这样的绿衣似鬼影,在宫墙间无声来回,又似野草,无处不在。
一下让虞白想起他最近从话本里看的,死士暗卫秘密组织一类。他立即对燕昭更崇拜了,再看向身前这冷口冷面的绿衣人时,也隐隐有了改观。
当初眼看着他被带走而不为所动,应该是有职责在身。如此一想,他又觉得可以理解。
……等等。
不会是燕昭当时要求他只能旁观、不能插手的吧。
虞白心里一阵复杂,但最终决定不再琢磨。
燕昭做事一定有她的道理。
放下芥蒂,对方在他眼中也变得和善起来。又巡视过几处宫苑,走在僻静长街上,他终于忍不住开口:
“那个……我可以问问,你叫什么名字吗?”
常乐借给他的那些话本里,这些来去无踪的神秘人都有十分潇洒的名姓,他忍不住有些好奇。

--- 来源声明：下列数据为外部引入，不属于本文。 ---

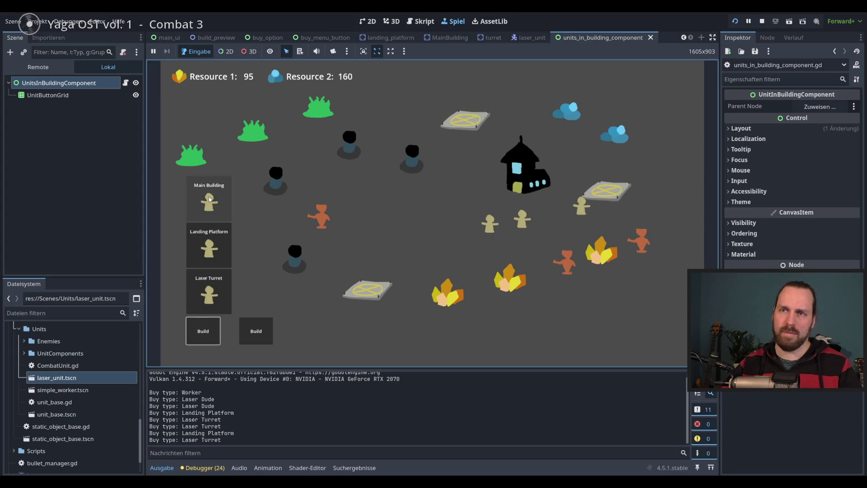
pyautogui.click(210, 294)
pyautogui.click(307, 263)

绿衣人脚步放缓,回过头轻飘飘扫了他一眼,凤眸狭长,无波无澜。
“公子无需知晓。”
虞白一怔,随即肃然起敬。
无需知晓,那想必是代号一类,更神秘更潇洒了。
然而刚走出不远,又一个绿衣内侍小步跑过来,面色焦急:
“大壮哥!有麻烦了!”
虞白一阵恍惚,险些“啊”出了声。
身前,神秘的绿衣人缓缓闭上了眼睛,脸上第一次露出表情,依稀是尴尬。
“什么事?说。”
“淑太妃那边又闹起来了,还扣下了几个咱们的人。万一闹大……”
“我去看看。”
他利落颔首又转过身,“太妃居所人多眼杂,奴婢不便带公子过去。此处已近皇宫偏角罕有人至,公子待在这里不要走动,至多半个时辰,奴婢便会回来。”
想了想,他又从腰间取下一物递来,“若遇事搪塞不过,报衔草司名号。”
说罢两人匆匆离开,绿影渐远。
虞白站在原地,过了一会,才想起看向手中被塞进的腰牌。
木牌狭长黑漆清亮,无字无印,只描着一株细草,和他身上同样的鲜绿。
“衔草司……”
这名号才像样,一听就是个神秘又危险的秘密组织。
虞白努力想要忘记大壮哥这个名字。
碧空晴朗,薄云在宫墙隔出的窄长蓝天里舒卷。
站在原地望天,刚过一盏茶的功夫,他就有点看腻了。
也许是出入几次对这里熟悉了些,又或许是身上八品内侍的衣裳和手里衔草司的腰牌给了他点底气,虞白动了动身子,四下观察起来。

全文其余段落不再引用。